Jemisin's course, available now via MasterClass, goes through many central concepts of sci-fi worldbuilding. She discusses "Element X," the key concept that will distinguish a sci-fi story from others (such as the orogenes of Broken Earth), how to avoid cultural appropriation in conceiving your world, and how to make character behavior believable. The latter of those draws on Jemisin's own real-life experience as a psychologist, career counselor, and academic advisor.
"For 20 years I worked with late adolescents and young adults who were going through one of life's major transitions," Jemisin says. "In a lot of cases, they were struggling to get through things like engineering school, which is really challenging even if you're not already a young person trying to develop your life. And so I dealt with a lot of people who were struggling with trauma, with separating from their families if their families had belief systems that were different from their own or something...the usual process of establishing independence. That informs my writing because I know what trauma looks like, I know what identity development looks like, and that is part of the character development that I came up with."
Here's the kind of terminology you might learn about in Jemisin's class: "First world" vs. "secondary world." The Stillness of Broken Earth is an example of a secondary world, pretty far removed from the planet we recognize. But in her most recent writings, Jemisin has finally been dipping her toes in the first world, which hews much closer to reality with some changes.

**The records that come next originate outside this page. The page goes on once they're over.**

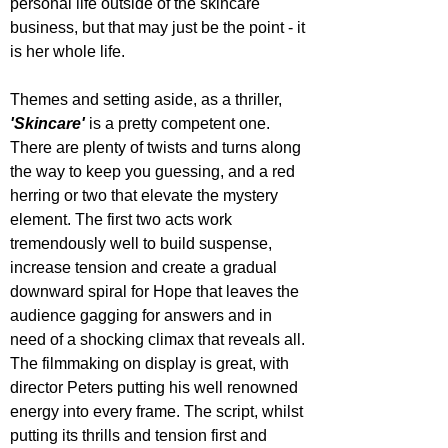
personal life outside of the skincare 
business, but that may just be the point - it 
is her whole life.
Themes and setting aside, as a thriller, 
'Skincare'
 is a pretty competent one. 
There are plenty of twists and turns along 
the way to keep you guessing, and a red 
herring or two that elevate the mystery 
element. The first two acts work 
tremendously well to build suspense, 
increase tension and create a gradual 
downward spiral for Hope that leaves the 
audience gagging for answers and in 
need of a shocking climax that reveals all. 
The filmmaking on display is great, with 
director Peters putting his well renowned 
energy into every frame. The script, whilst 
putting its thrills and tension first and 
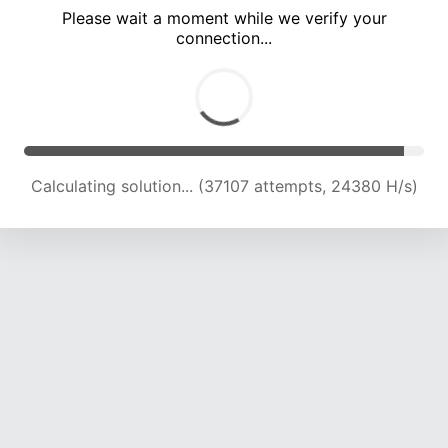
Please wait a moment while we verify your
connection...
Calculating solution... (41673 attempts, 24172 H/s)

Back in March 2020, just as the COVID-19 pandemic was beginning in earnest, Jemisin published The City We Became, the first novel in her new Great Cities series. Though it portrays a world where cities like New York or Sao Paolo are protected by and embodied in human avatars with special powers, the book's depiction of those cities still has to feel authentic.
"This is the first time that I've ever written a book set in the first world. It's actually harder. I was not expecting it to be harder," Jemisin says. "I have to get things exactly right, because I have people who live in New York who will come and find me if I get things too wrong. So what it means is that when I wrote that scene in The City We Became that was set in Inwood Hill Park, I hadn't been to Inwood in five years. So I had to go to Inwood Hill Park, which is like an hour-long ride on the subway. I had to go and map things out, take photos. I had to find the rock and walk a number of steps to figure out, how far is it from here to there? I was like, 'it's so much easier when I can just make up a map in my head.'"
Because this real-life understanding is necessary, readers should prepare to wait a little while for the second volume in the Great Cities series. Although the COVID-19 pandemic has given writers like Jemisin lots of time inside, the general miasma has made writing difficult — especially since this series, in particular, requires Jemisin to go outside.
"It's not just that it was a difficult time to write, but also this book is set in New York City and everything is closed down," Jemisin says. "I needed to get into Gracie Mansion, but Gracie Mansion is shut down right now. You can only do a virtual tour, but I need to see it and smell it and touch it. So, that's a huge problem. It's also because this is set in the modern-day, so do I acknowledge the pandemic? I've chosen not to because I don't want to date the book by writing speculatively about something that may still change at the time that it actually comes out."
Plus, worlds can change as you write them and build them out. By the end of The City We Became, Jemisin acknowledges, "the story is effectively in a secondary world at this point. The Williamsburg Bridge no longer exists in that story. This is already not the New York that we know, so I can play with it."
Jemisin's course on fantasy and sci-fi writing is available now from MasterClass.